Volvió a toser. Los asientos del camión iban ocupados y varias personas viajaban de pie. Cuando le vino el tercer ataque sintió que una multitud volteaba repentinamente para buscar el origen de un posible contagio y, una vez ubicado, regresaba rápido la cara hacia el lado opuesto.
Se sabe que el mayor peligro de contagio está en el transporte público, donde no existe un metro y medio libre, ni forma de contener la respiración. Y ni modo de no ir al trabajo... Por el momento, toda la atención estaba puesta allí, en su asiento, como a la mitad del camión junto a la ventanilla izquierda. Faltaba un rato para llegar a García, donde debía terminar el trayecto.
En el cuarto acceso de tos se sintió avergonzada. Había hecho lo que se debe hacer, según entendía las reglas que se oyen por todas partes, pero poner cada vez su cara contra la parte interna del codo ya no era suficiente. Tosía una y otra vez hasta que le faltaba el aire.
Trató de aguantar el impulso, dominarlo heroicamente con respiraciones hondas y continuas. En el fondo entendía a los otros pasajeros, se hubiera sentido igual que ellos si estuviera en su lugar.
Funcionó... durante un minuto. De golpe, ese reflejo irrefrenable que no cesa hasta hacernos visitar lo que algunos llaman infinito, la tos, volvió con toda su fuerza. No había forma de disimularla ni de mantenerla en el brazo o en el pecho por debajo de su blusa. Mucho menos de pararla. Su vecina de asiento le acercó cuidadosamente un caramelo. No pudo decir no, gracias, estoy bien, porque al volver la cabeza ya no encontró a nadie. Una mano anónima le dio por la espalda un pañuelo desechable. Lo tomó y no lo volvió a despegar de su boca.

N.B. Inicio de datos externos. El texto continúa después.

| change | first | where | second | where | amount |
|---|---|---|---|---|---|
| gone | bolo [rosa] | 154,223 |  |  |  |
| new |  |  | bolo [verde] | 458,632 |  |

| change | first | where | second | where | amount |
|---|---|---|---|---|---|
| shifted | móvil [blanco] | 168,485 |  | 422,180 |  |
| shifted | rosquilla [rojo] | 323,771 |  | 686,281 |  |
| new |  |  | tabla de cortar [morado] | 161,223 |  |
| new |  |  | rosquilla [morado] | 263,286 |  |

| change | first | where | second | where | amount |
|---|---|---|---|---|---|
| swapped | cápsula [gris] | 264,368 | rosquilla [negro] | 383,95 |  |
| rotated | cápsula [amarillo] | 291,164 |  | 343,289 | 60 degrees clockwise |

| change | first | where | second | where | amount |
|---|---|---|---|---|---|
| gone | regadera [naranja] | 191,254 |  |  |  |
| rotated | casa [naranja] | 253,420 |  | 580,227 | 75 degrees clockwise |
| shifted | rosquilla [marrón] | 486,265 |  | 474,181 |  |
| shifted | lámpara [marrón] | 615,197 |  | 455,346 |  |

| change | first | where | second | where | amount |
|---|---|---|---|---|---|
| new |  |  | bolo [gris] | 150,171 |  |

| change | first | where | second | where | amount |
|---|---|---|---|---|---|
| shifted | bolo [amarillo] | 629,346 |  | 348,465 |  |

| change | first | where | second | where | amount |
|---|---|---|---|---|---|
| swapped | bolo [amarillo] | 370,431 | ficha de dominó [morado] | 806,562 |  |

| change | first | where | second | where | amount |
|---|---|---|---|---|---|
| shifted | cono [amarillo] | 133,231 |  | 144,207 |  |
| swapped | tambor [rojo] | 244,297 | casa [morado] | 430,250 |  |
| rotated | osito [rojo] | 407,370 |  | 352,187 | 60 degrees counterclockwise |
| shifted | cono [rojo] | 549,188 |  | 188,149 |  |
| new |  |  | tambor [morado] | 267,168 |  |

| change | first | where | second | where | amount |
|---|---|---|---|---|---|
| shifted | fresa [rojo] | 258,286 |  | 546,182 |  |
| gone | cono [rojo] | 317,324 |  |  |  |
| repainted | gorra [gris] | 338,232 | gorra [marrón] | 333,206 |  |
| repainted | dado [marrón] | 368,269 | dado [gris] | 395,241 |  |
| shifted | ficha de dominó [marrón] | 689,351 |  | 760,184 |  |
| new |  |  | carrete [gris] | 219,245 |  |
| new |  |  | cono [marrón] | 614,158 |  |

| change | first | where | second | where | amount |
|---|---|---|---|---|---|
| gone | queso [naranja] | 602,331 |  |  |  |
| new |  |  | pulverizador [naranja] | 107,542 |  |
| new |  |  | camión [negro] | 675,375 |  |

Decidió entonces bajarse del camión antes de llegar a su destino. Haría el resto del recorrido a pie, con su pequeña carga de verduras y pollo, pero sin la pesada carga de la mirada de otros. Por supuesto no volvió a toser, lo sabía desde antes, así son sus alergias. Y sus miedos. Nunca una caminata había sido tan placentera.